Reputation: 19725
I have seen these,
How to autoload class with a different filename? PHP
Load a class with a different name than the one passed to the autoloader as argument
I can change but in my MV* structure I have:
/models
customer.class.php
order.class.php
/controllers
customer.controller.php
order.controller.php
/views
...
In the actually classes they are,
class CustomerController {}
class OrderController{}
class CustomerModel{}
class OrderModel{}
I was trying to be consistent with the names. If I do not put the class name suffix (Controller, Model), I cannot load the class because that is redeclaring.
If I keep the names of my classes, autoload fails because it will look for a class file named
CustomerController
when the file name is really,
customer.controller.php
Are my only ways to (in no order):
include
,
require_once
, etc.)?
Example code,
function model_autoloader($class) {
include MODEL_PATH . $class . '.model.php';
}
spl_autoload_register('model_autoloader');
It seems I have to rename files,
http://www.php-fig.org/psr/psr-4/
"The terminating class name corresponds to a file name ending in .php. The file name MUST match the case of the terminating class name."
Upvotes: 5
Views: 5195
Reputation: 10153
Looks to me this can be handled with some basic string manipulation and some conventions.

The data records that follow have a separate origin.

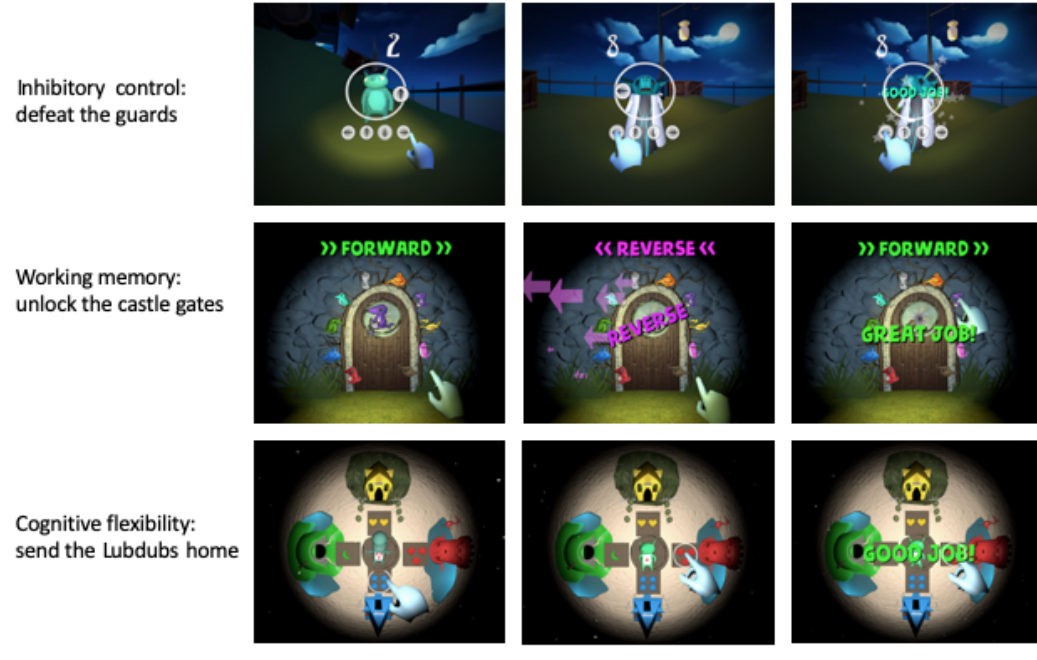
Figure 4. Virtual reality–based interactive cognitive training modules. (Top panel) inhibitory control, (middle panel) working memory, and (bottom panel) cognitive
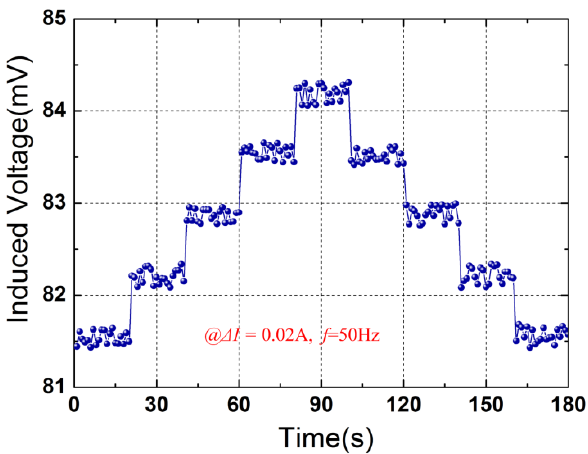
Figur e 7. Output voltage as a function of time under small current step changes.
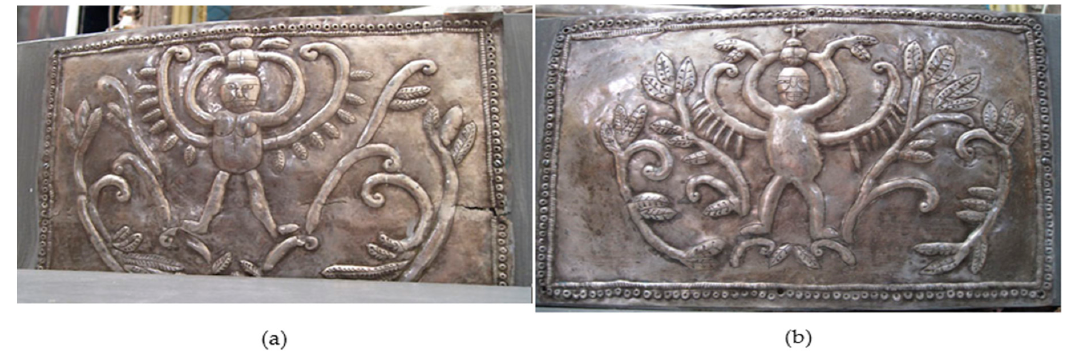
Figure 7. ( a ) Silver panel with female figure on the altar of the Virgin of Guadalupe, Sucre, Bolivia (photo: Andrea Nicklisch); ( b ) Silver panel with male figure on the altar of the Virgin of Guadalupe, Sucre, Bolivia (photo: Andrea Nicklisch).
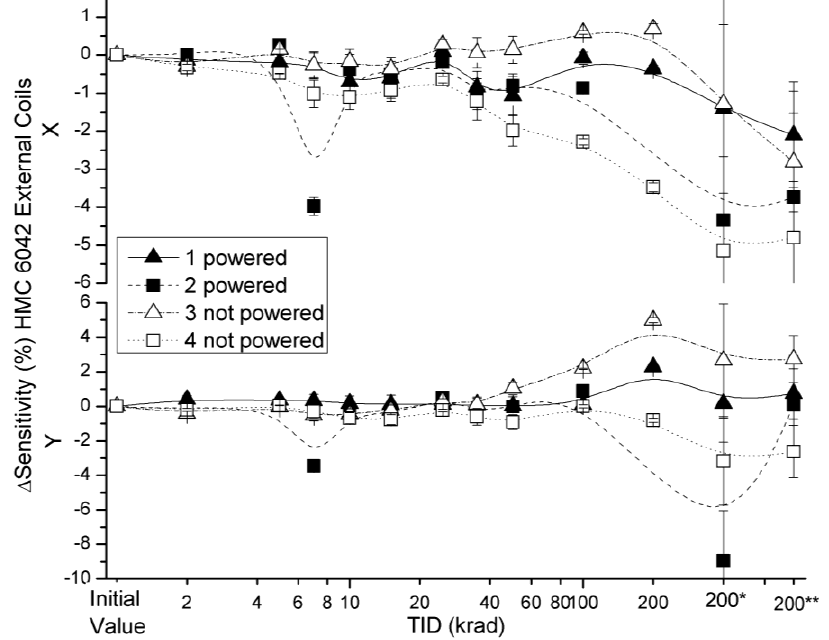
Figure 9. Sensitivity deviation measured for external coil configuration, as a function of TID for powered and non-powered HMC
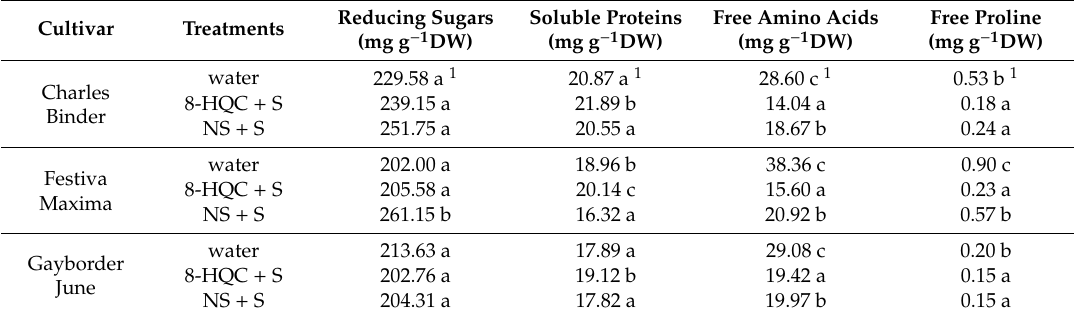
Table 4. The e ff ect of preservatives on biochemical changes in cut peony flowers. Cultivar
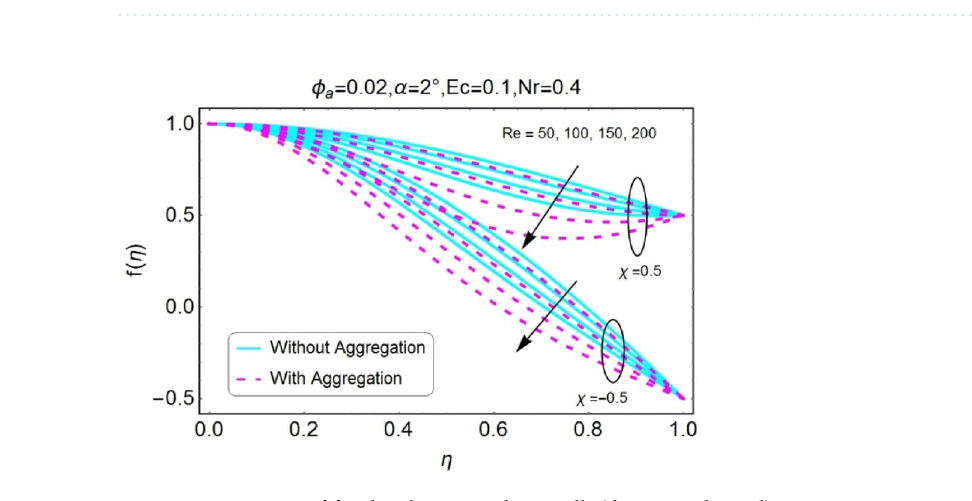
Figure 8. Re varying f for shrinking/stretching walls (divergent channel).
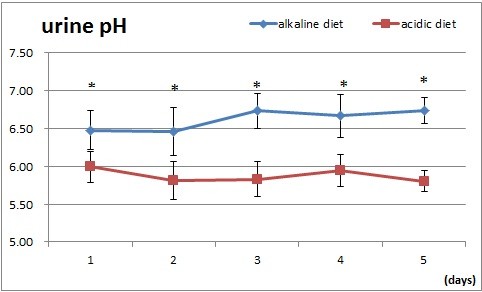
Effect of acidic (square) and alkaline (diamond) diets on urine pH. Data are presented as mean ± SD. Asterisks indicate the statistical significance between the two groups (p < 0.002).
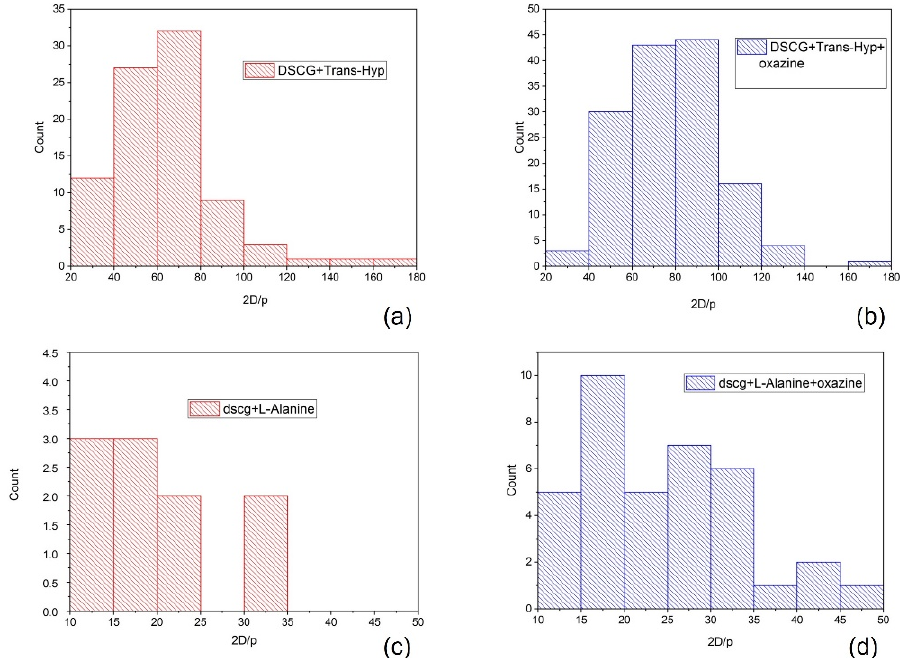
Figure 5. Chirality parameter distribution for: ( a ) DSCG + Trans-Hyp; ( b ) oxazine-doped DSCG + Trans-Hyp; ( c ) DSCG + L-alanine; and ( d ) oxazine-doped DSCG + L-alanine.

define('CLASS_PATH_ROOT', '/');
function splitCamelCase($str) {
return preg_split('/(?<=\\w)(?=[A-Z])/', $str);
}
function makeFileName($segments) {
if(count($segments) === 1) { // a "model"
return CLASS_PATH_ROOT . 'models/' . strtolower($segments[0]) . '.php';
}
// else get type/folder name from last segment
$type = strtolower(array_pop($segments));
if($type === 'controller') {
$folderName = 'controllers';
}
else {
$folderName = $type;
}
$fileName = strtolower(join($segments, '.'));
return CLASS_PATH_ROOT . $folderName . '/' . $fileName . '.' . $type . '.php';
}
$classNames = array('Customer', 'CustomerController');
foreach($classNames as $className) {
$parts = splitCamelCase($className);
$fileName = makeFileName($parts);
echo $className . ' -> '. $fileName . PHP_EOL;
}
The output is
Customer -> /models/customer.php
CustomerController -> /controllers/customer.controller.php
You now need to use makeFileName
inside the autoloader function.
I myself am strongly against stuff like this. I'd use namespaces and file names that reflect the namespace and class name. I'd also use Composer.